The FINANCIAL -- As traffic woes ensnarl life in the Northwest, the latest poll from PEMCO Insurance suggests that residents here would rather suffer from the driver's seat of their own car than swap their ride for a car-free lifestyle.
According to the PEMCO Insurance Northwest Poll, about one in three drivers (31 percent) think it would be at least somewhat easy to reduce the number of cars that people in their household drive, but merely one in 10 drivers (9 percent) said they'd rather give up owning their vehicle to enjoy life without one.
In fact, across Washington and Oregon, just 3 percent of licensed drivers live a car-free life. The PEMCO poll finds that 95 percent of drivers here own or lease, or regularly drive a car owned by someone else – and most prefer it that way. A majority – 87 percent in both states – say they like having their own vehicle and couldn't imagine life without it.
"Whether it's convenience or comfort, our poll seems to support the notion that we embrace a car culture in the Northwest," said PEMCO spokesperson Jon Osterberg. "We'll be interested to track this trend over time as our urban areas get more crowded and alternative transportation becomes more mainstream. But for now, we're puzzled by the contradiction our poll results seem to offer against the frustration many of us see on the roads."
The PEMCO poll examined whether household composition has bearing on drivers' propensity to enjoy car ownership. In the Northwest, 88 percent of single-person households own at least one car, and two-thirds of all households (62 percent) – especially those with kids – own or lease two or more cars. Conversely, just one-quarter (26 percent) of households with two or more people share one vehicle.
The poll shows that drivers don't think going car-less will get any easier with time, either.

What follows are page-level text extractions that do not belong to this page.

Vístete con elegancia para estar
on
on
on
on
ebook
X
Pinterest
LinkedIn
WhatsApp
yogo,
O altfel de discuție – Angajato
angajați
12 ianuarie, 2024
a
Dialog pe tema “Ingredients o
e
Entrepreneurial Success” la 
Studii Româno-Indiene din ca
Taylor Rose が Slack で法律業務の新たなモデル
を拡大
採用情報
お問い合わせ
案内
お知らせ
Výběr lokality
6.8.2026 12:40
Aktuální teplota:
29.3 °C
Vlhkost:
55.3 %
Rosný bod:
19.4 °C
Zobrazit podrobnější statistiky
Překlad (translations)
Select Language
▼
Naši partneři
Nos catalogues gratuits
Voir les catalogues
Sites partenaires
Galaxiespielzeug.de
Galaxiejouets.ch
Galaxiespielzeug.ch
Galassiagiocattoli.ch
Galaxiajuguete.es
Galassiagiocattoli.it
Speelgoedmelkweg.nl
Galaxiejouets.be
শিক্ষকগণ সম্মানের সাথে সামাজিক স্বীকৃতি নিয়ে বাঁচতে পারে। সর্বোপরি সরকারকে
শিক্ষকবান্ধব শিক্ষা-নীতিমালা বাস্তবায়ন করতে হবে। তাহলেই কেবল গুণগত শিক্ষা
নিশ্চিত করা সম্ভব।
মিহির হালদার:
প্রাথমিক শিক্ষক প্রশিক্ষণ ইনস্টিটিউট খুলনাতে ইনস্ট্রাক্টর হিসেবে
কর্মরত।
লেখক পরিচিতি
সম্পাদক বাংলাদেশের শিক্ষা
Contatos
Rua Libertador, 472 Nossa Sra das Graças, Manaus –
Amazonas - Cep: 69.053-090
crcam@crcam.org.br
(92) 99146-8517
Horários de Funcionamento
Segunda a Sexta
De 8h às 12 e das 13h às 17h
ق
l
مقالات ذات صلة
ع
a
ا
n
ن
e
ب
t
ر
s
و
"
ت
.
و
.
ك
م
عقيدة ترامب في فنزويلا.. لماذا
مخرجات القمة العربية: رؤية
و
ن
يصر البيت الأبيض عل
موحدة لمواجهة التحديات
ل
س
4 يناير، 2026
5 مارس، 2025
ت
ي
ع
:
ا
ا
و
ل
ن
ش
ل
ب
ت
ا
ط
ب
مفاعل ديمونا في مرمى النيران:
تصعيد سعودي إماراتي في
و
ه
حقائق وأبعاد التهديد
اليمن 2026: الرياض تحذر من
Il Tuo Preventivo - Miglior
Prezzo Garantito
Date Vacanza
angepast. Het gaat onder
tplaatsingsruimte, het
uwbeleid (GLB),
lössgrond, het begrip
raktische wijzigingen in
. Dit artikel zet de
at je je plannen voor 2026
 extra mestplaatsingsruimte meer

About half (57 percent) think making do with fewer vehicles would be difficult today, and a similar number (48 percent) predict that it will be difficult five years from now, as well.
For now, the poll finds that style and economy sway drivers the most when it comes to selecting a car, with safety a distant fourth priority among poll respondents. Most drivers (82 percent) consider price, along with fuel efficiency (61 percent) and body style (42 percent) as their top three factors for selecting a new or used car, while just one-third (29 percent) would consider a vehicle's safety features among their top three.
Nevertheless, seven out of 10 (71 percent) think crash-test safety rankings are very or extremely important, but only about half that number (39 percent) said they would be very or extremely willing to pay a 5 percent premium to drive a car that ranked as one of the safest vehicles on the road. One in four (25 percent) said they would not be willing to pay a premium for a safest-ranked car.
The PEMCO poll finds that parents are the most protective. Drivers with kids are more willing to pay more for safety – 48 percent are very or extremely willing to pay the 5 percent premium, while only 33 percent without children said the same.
"We suspect that consumers today expect the automotive industry to manufacture safe cars. Still, PEMCO actively supports highway safety, so naturally we'd like to see drivers make choices that prioritize safety," Osterberg said. "It's likely that as consumers demand more safety features, manufacturers will respond to stay relevant and competitive."
But as it turns out, Northwesterners don't buy new cars often. According to the poll, most drivers here believe 10 years is about the right amount of time to keep a car before replacing it. In both Washington and Oregon, drivers without kids – and those drivers tend to be older – are more likely to prefer keeping their vehicle longer.
Younger drivers under 35, conversely, are twice as likely as their older counterparts to keep their car fewer than five years (32 percent vs. 17 percent).
"We can only guess why younger adults and parents change cars more often – perhaps it's to take advantage of better safety features in newer cars, or maybe some need bigger cars as their families grow," Osterberg said.